Varios críticos subrayaron la particularidad de los espacios en la obra de Kafka: puertitas diminutas que, de pronto, son el acceso a lugares tan inmensos como siniestros. La versión de El proceso (1962), de Orson Welles, con el genial Anthony Perkins en los zapatos de Joseph K., empieza con un detalle crucial en cuanto al espacio: un contrapicado tomado al ras del piso y levemente corrido como un cuadro mal colgado hace que la puerta del dormitorio de K se vea inmensa y torcida. Esto significa que Welles encontró cómo traducir el lenguaje espacial de Kafka al lenguaje espacial del cine.  Borges toma de Kafka, en parte, su obsesión por los laberintos y los espacios paradójicos: «La biblioteca de Babel» es su homenaje declarado.

Antes que ellos, Lewis Carroll imaginó las extrañas topologías que encontramos en Alicia en el país de las maravillas (1885) y A través del espejo y lo que Alicia encontró allí (1871). Los espacios de Carroll, por momentos, son tan hermosos como pesadillescos: una distancia mínima separa este matiz. Seguramente inspirada por la lectura de Carroll, María Elena Walsh compuso una canción punk para niños: «El reino del revés». Dice así:

 

Me dijeron que en el reino del revés

Nadie baila con los pies

Que un ladrón es vigilante y otro es juez

Y que dos y dos son tres

Vamos a ver cómo es

El Reino del Revés

 

El espacio es, en primer lugar, un reino: lo que implica que está atravesado por el poder. En segundo lugar: se trata de la invitación a otro tipo de organización de la espacialidad. Es decir: no es un llamado a un ingenuo lugar de fantasías sino a dar vueltas las cosas en términos políticos, como si los espacios contuvieran en su interior, además de su obvia inmanencia, información cultural sobre los roles sociales, modos de razonar y de hacer cada cosa que hacemos, como bailar con los pies: ¿quién dijo que tenemos que bailar con los pies? ¿El baile con los pies no será un invento de los boliches?

Quedarse adentro o afuera también es un fenómeno espacial: por eso Escher dibujaba espacios y formas que interrogaban el sentido común de estas disposiciones. En sus dibujos de bandas de Möbius, vemos cómo el afuera surge en tanto efecto de continuidad del adentro y viceversa. Esto quiere decir que los espacios no son pura materialidad sino que contienen como un código computacional encriptado modos de pensar, organizar e intervenir la realidad.

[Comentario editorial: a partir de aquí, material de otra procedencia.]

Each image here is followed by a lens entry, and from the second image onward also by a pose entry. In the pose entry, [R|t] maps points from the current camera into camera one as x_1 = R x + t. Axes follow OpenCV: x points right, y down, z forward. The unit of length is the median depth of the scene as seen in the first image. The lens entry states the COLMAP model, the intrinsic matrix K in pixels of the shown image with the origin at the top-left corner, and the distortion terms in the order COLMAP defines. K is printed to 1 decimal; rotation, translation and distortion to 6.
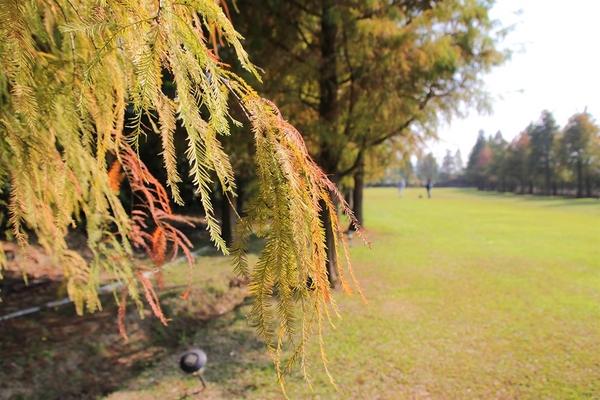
lens RADIAL K [[510.2, 0, 300.0], [0, 510.2, 200.0], [0, 0, 1]] dist [-0.145831, 0.179337]
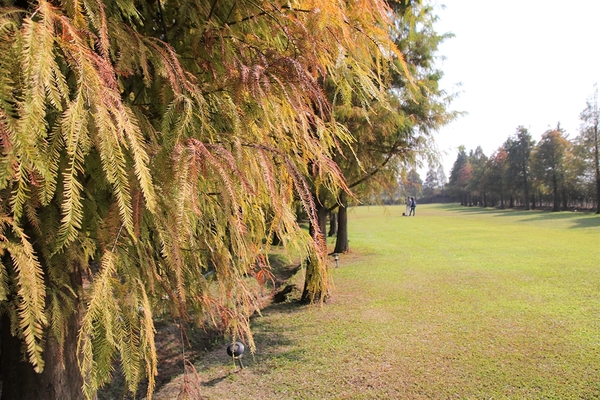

Si de esto se encarga, antes que la literatura, directamente la arquitectura, lo cierto es que los espacios simbólicos ayudan a pensar los espacios reales. Sin ir más lejos, en uno de los libros de Perec que mencioné al principio, Perec nota que muchas veces, sobre todo en los edificios, nunca recorremos el lugar donde vivimos. Por eso, recomienda subir o bajar, deambular en otros pisos, visitar la terraza, probar todos los ascensores, recorrer todos los pasillos. Yo –que vivo en un primer piso– me percaté que nunca había subido más allá. Lo hice después de leerlo y tenía razón. Fue como un efectivo truco de magia: había otro mundo adentro del mismo.